Ok, então talvez Haslush fosse mais inteligente e mais capaz do que Zorian lhe dava crédito. Ele tinha que parar de julgar as pessoas tão rápido. No entanto…
“Eu não bebo álcool,” Zorian alertou.
Haslush lançou-lhe um olhar curioso. “Tabu religioso?”
Zorian balançou a cabeça. Ele nunca foi muito religioso — os deuses ficaram em silêncio por séculos e, no que dizia respeito a Zorian, isso significava que eles se mataram ou abandonaram suas criações para se defenderem sozinhos.

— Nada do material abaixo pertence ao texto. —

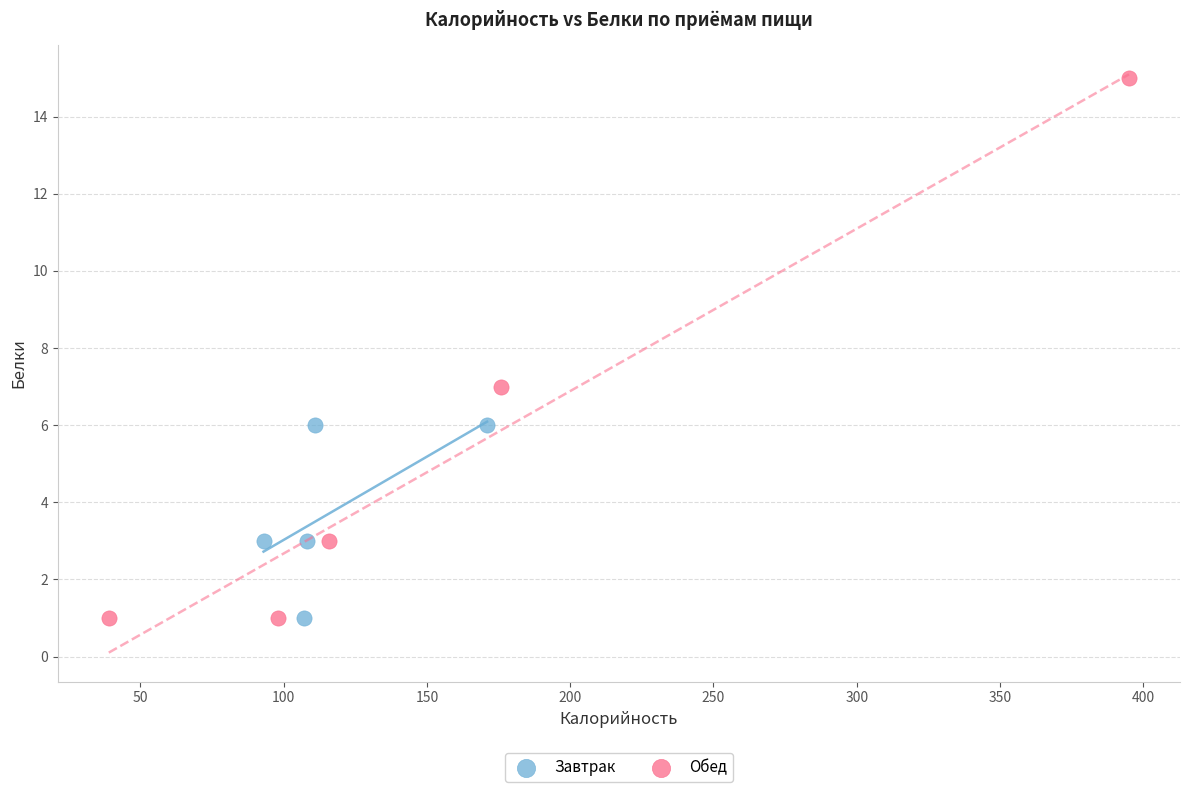

Which series contains the highest Y value?

Обед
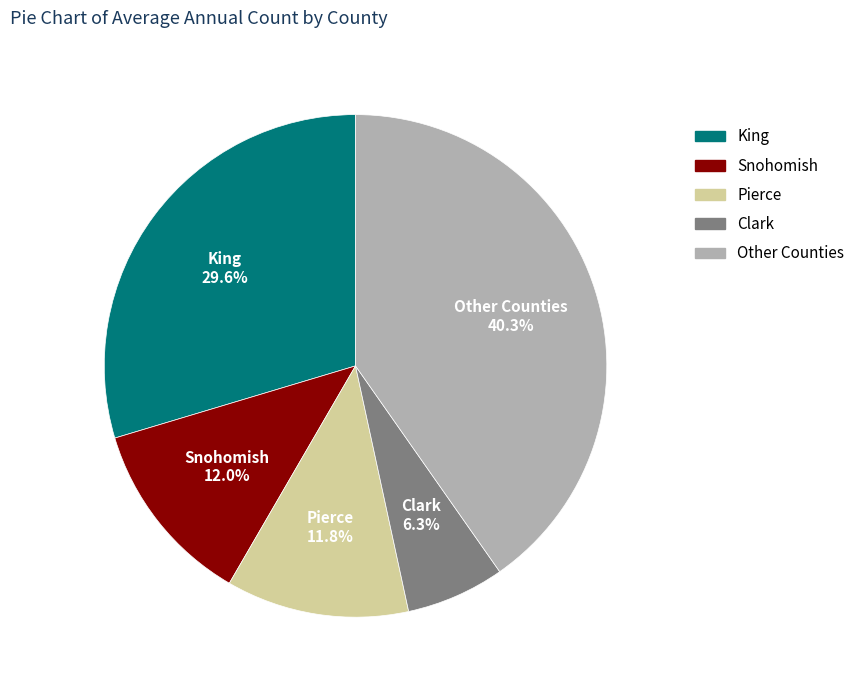

Which slice is the largest?

Other Counties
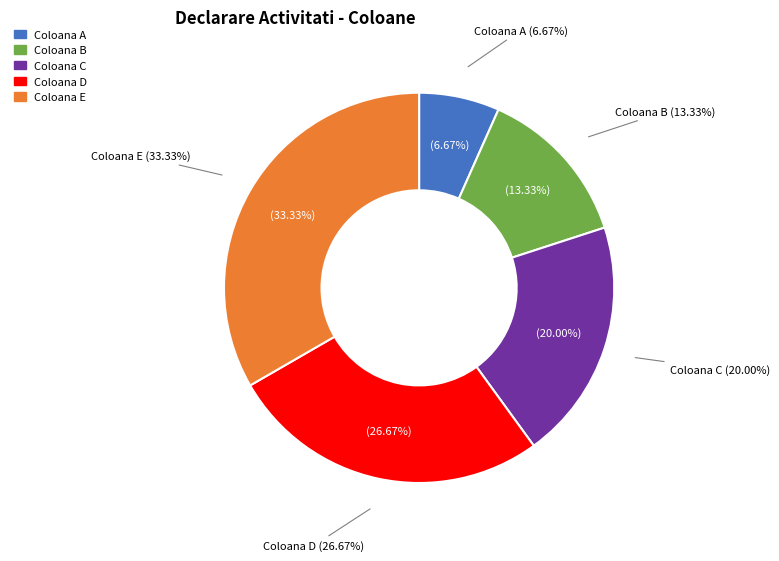

To the nearest percent, what is the average slice percentage?

20%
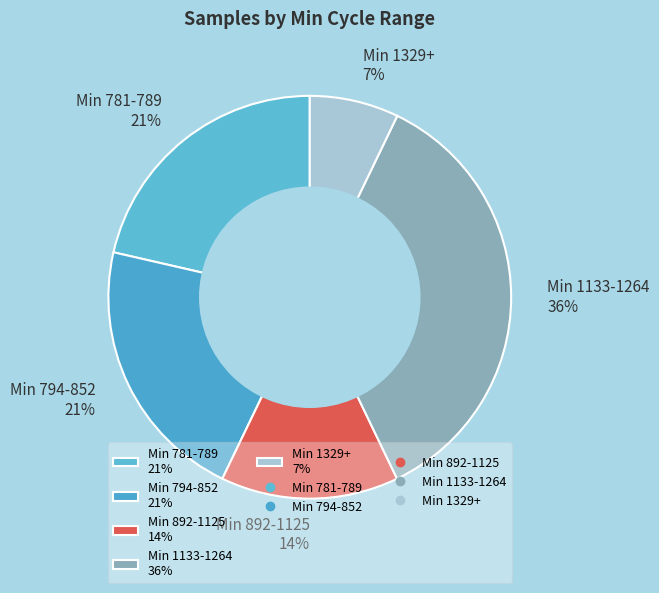

Between Min 1133-1264 36% and Min 892-1125 14%, which is larger?

Min 1133-1264 36%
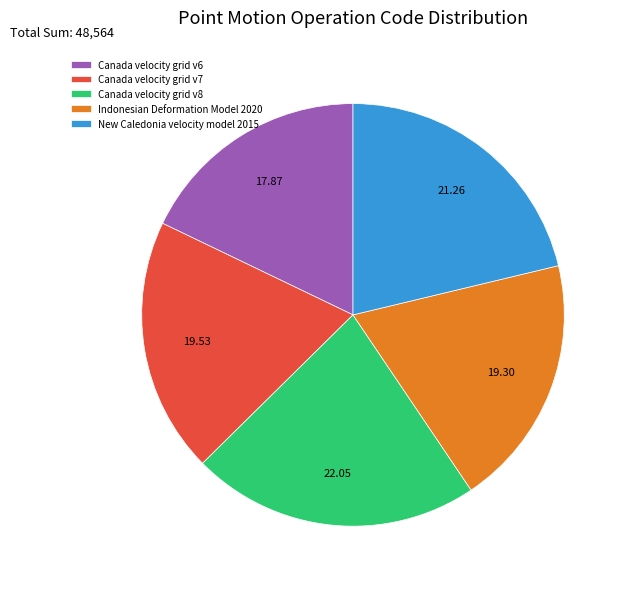

What is the smallest slice in the pie chart?

Canada velocity grid v6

Inferno, ouvindo algumas das histórias da era dos deuses, ele não pôde deixar de pensar que a humanidade estava melhor sem eles — eles tinham uma tendência perturbadora de lançar pragas e amaldiçoar cidades inteiras com o mais frágil dos pretextos.
Não achava coincidência que a humanidade só começasse a avançar, tanto social quanto tecnologicamente, depois que os deuses se calaram.
“Experiências ruins,” ele apenas disse, não querendo discutir mais o assunto.
“Ah,” disse Haslush, satisfeito com sua resposta. “Tudo bem, você pode pedir um suco de frutas ou algo assim. Bem, posso até mostrar um feitiço que uso quando estou de serviço, mas não quero ofender as pessoas recusando uma bebida oferecida.”
Agora isso parecia útil! Zorian olhou para Haslush e o homem interpretou isso de forma correta como permissão para continuar.
“É um pequeno feitiço de alteração que converte álcool em açúcar,” disse Haslush, levantando a mão direita para mostrar um anel de metal simples em seu dedo médio. “Eu o tenho impresso neste anel, então não preciso lançá-lo visivelmente — lançar um feitiço visível em sua bebida costuma causar mais ressentimento do que apenas recusá-la, acredite ou não. No momento em que toco o vidro, a ação está consumada.”